Could you render the material from its first line through the line containing "I read 6:42:33", inclusive, as a Markdown table with the columns No. and Line, leaving out any blank lines?

— BEGIN Dataset excerpts —

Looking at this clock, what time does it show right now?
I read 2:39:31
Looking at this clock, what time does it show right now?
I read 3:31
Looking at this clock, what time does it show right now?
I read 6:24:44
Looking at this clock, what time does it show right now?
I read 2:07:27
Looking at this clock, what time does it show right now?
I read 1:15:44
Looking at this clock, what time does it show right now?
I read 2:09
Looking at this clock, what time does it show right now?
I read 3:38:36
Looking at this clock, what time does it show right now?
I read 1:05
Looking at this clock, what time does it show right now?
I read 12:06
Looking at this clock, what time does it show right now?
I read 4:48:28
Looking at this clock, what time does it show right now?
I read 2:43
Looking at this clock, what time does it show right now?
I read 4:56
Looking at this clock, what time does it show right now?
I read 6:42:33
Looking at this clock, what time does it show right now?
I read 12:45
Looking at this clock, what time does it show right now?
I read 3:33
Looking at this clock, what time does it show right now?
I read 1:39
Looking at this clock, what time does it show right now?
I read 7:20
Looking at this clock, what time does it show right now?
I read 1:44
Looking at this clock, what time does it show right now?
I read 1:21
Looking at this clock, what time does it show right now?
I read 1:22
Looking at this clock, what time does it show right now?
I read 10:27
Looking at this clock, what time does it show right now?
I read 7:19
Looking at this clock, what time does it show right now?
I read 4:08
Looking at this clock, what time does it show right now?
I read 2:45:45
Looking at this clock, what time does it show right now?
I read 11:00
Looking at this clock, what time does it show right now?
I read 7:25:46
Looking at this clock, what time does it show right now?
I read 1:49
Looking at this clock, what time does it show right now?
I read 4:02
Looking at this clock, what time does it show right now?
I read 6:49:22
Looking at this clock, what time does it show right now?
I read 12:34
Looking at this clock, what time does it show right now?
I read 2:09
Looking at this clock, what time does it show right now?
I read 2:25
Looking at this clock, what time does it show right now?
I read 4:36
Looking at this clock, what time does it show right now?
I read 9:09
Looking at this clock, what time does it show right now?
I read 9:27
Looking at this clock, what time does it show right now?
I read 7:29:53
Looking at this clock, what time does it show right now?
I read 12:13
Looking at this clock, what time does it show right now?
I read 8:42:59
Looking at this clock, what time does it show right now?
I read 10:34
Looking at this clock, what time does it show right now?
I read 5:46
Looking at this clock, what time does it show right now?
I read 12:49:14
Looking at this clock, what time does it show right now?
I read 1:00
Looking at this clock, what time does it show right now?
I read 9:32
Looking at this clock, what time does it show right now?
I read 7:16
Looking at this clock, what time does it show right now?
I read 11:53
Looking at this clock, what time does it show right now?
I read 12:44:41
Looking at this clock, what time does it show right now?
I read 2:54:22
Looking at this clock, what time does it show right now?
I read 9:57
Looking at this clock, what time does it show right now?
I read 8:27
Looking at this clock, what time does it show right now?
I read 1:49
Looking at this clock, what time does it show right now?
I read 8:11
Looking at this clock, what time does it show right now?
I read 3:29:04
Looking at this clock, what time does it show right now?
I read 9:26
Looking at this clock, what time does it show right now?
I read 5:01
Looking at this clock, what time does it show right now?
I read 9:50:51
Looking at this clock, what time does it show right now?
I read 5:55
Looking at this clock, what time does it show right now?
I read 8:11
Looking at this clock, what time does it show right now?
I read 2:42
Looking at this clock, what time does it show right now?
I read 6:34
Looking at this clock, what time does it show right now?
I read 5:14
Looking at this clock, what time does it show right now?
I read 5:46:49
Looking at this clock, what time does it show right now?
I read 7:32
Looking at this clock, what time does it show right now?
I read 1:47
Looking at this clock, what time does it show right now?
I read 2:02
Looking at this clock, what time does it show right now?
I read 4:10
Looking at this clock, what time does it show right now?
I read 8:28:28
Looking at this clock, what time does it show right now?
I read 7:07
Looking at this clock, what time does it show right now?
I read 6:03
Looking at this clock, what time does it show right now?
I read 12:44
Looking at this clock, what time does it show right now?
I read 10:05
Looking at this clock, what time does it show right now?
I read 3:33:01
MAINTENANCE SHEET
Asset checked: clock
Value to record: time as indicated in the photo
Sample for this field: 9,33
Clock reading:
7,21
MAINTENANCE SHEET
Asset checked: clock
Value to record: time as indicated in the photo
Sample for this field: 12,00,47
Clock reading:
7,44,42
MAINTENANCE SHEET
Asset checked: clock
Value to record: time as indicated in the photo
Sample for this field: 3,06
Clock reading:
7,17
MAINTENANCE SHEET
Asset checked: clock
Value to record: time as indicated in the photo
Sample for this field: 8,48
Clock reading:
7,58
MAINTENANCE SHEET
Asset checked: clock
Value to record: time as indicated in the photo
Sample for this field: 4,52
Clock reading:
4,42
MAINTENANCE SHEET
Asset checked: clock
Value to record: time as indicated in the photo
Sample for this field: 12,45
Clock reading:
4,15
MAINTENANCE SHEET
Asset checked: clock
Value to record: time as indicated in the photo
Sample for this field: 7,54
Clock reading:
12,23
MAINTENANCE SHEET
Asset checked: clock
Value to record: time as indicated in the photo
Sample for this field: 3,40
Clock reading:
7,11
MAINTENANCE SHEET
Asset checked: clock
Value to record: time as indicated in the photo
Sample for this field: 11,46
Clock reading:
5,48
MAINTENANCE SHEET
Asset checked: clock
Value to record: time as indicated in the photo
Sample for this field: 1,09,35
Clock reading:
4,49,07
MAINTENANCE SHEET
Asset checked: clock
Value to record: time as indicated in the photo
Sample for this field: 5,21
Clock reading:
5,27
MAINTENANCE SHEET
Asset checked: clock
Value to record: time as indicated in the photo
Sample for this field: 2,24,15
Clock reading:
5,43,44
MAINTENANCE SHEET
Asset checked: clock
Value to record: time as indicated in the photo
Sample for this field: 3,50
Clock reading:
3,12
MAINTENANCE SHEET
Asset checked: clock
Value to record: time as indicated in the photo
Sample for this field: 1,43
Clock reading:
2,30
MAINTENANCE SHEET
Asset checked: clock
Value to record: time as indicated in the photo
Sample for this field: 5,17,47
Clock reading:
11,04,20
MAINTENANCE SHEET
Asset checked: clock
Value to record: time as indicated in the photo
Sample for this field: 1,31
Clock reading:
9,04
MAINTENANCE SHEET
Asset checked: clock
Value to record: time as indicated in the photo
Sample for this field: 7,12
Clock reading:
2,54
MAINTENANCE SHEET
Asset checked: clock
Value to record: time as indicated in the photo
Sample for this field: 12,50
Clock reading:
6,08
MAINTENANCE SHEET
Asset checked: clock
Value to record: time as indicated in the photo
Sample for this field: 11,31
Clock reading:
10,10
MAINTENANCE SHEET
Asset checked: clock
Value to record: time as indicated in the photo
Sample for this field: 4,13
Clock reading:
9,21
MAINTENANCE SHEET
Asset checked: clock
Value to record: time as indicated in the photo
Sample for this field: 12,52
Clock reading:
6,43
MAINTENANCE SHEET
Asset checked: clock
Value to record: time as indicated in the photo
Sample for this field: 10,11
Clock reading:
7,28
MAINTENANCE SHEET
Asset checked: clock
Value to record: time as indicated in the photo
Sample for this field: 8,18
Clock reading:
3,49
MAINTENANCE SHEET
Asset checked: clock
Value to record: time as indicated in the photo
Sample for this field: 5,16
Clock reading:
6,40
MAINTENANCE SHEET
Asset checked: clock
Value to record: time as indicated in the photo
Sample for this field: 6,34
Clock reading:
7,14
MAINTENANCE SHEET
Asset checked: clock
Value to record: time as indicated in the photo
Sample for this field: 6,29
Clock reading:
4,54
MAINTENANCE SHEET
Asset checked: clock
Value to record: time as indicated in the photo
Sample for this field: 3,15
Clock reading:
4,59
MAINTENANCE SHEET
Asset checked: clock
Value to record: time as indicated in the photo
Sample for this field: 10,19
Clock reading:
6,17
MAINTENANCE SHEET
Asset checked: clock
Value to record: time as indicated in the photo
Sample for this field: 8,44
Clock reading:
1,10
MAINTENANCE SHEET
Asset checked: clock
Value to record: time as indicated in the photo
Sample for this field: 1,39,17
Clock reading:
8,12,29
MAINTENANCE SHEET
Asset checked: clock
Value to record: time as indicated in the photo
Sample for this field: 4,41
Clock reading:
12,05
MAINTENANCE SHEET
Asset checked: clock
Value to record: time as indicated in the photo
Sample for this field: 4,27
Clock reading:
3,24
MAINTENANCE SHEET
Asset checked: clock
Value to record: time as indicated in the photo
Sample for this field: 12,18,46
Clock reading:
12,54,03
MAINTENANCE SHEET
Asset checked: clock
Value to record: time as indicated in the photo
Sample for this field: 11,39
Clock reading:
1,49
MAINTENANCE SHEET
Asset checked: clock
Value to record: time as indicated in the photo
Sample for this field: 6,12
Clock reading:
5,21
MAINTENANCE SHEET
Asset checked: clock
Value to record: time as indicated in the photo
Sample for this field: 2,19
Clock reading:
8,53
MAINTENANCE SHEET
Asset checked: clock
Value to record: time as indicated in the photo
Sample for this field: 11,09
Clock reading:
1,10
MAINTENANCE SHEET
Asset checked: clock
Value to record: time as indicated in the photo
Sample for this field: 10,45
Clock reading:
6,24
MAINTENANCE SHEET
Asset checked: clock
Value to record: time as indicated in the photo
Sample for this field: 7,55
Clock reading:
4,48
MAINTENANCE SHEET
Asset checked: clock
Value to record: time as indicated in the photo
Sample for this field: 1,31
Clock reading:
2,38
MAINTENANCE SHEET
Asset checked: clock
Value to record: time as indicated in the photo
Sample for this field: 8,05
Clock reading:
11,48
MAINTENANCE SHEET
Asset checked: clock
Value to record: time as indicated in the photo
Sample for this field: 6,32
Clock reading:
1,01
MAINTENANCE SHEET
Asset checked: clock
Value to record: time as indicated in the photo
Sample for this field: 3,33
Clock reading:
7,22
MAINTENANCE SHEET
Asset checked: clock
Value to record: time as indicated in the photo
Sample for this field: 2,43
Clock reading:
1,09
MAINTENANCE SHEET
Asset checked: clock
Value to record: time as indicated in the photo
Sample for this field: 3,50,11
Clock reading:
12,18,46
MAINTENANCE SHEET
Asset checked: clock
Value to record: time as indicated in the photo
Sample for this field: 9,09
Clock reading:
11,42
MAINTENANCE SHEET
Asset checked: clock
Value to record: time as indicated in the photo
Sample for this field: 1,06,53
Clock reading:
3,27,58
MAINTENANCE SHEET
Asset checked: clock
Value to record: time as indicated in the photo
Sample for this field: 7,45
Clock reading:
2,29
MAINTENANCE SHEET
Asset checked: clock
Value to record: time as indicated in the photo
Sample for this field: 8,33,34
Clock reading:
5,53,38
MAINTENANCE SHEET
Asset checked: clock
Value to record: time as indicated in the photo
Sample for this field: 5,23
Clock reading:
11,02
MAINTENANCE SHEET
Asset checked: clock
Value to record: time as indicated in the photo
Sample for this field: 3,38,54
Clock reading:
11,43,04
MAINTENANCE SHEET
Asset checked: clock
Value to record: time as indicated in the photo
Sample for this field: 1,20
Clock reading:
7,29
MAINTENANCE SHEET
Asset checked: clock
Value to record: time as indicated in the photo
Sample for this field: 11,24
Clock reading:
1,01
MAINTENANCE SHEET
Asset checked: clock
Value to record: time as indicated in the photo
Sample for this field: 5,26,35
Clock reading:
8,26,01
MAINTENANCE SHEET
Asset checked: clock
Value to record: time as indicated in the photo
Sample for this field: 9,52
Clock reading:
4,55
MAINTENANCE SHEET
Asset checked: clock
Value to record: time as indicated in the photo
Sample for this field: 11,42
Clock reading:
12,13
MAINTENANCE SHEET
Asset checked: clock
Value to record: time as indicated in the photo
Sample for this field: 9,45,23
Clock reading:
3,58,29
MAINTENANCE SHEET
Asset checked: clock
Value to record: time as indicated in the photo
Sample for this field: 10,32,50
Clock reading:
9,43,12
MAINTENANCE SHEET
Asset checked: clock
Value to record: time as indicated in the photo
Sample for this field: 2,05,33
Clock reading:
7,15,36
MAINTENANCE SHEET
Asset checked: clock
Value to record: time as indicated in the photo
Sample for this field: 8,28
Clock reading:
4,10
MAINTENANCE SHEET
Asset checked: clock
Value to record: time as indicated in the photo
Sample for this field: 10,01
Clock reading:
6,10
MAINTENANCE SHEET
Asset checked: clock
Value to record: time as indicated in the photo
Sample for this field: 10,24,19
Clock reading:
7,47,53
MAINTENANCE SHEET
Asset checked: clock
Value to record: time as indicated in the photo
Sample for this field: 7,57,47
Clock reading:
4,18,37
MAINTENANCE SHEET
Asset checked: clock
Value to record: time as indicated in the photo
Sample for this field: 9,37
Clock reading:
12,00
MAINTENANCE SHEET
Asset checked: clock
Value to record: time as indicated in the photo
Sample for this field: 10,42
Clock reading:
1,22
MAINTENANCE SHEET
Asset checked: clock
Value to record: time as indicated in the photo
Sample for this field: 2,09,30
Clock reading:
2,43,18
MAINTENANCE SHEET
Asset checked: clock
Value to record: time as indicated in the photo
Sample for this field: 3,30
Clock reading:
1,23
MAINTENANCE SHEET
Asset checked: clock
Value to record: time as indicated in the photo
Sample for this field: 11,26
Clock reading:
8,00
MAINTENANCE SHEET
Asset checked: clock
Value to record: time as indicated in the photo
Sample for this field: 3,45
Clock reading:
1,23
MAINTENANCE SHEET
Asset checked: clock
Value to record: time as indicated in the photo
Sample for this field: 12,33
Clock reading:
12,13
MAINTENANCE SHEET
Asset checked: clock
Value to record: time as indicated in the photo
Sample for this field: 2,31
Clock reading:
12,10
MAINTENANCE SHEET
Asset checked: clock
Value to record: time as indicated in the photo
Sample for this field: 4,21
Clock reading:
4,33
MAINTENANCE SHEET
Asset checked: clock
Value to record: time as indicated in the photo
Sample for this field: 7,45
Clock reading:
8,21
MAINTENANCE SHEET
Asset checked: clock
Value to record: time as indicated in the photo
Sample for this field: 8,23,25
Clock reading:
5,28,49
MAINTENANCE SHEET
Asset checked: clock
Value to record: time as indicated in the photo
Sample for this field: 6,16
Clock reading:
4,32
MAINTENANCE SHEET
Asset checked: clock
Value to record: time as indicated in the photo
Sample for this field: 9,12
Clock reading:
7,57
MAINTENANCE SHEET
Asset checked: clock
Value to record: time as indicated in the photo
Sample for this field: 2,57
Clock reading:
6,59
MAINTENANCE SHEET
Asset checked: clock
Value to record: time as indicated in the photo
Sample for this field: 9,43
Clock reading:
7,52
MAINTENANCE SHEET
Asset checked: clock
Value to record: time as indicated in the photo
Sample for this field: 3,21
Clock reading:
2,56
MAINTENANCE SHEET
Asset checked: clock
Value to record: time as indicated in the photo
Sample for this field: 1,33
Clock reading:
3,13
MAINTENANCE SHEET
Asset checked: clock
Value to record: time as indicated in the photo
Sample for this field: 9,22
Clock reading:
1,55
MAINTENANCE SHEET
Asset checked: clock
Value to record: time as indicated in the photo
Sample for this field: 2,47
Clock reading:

— END Dataset excerpts —

▸ Answer to the problem:
| No. | Line |
|---|---|
| 1 | Looking at this clock, what time does it show right now? |
| 2 | I read 2:39:31 |
| 3 | Looking at this clock, what time does it show right now? |
| 4 | I read 3:31 |
| 5 | Looking at this clock, what time does it show right now? |
| 6 | I read 6:24:44 |
| 7 | Looking at this clock, what time does it show right now? |
| 8 | I read 2:07:27 |
| 9 | Looking at this clock, what time does it show right now? |
| 10 | I read 1:15:44 |
| 11 | Looking at this clock, what time does it show right now? |
| 12 | I read 2:09 |
| 13 | Looking at this clock, what time does it show right now? |
| 14 | I read 3:38:36 |
| 15 | Looking at this clock, what time does it show right now? |
| 16 | I read 1:05 |
| 17 | Looking at this clock, what time does it show right now? |
| 18 | I read 12:06 |
| 19 | Looking at this clock, what time does it show right now? |
| 20 | I read 4:48:28 |
| 21 | Looking at this clock, what time does it show right now? |
| 22 | I read 2:43 |
| 23 | Looking at this clock, what time does it show right now? |
| 24 | I read 4:56 |
| 25 | Looking at this clock, what time does it show right now? |
| 26 | I read 6:42:33 |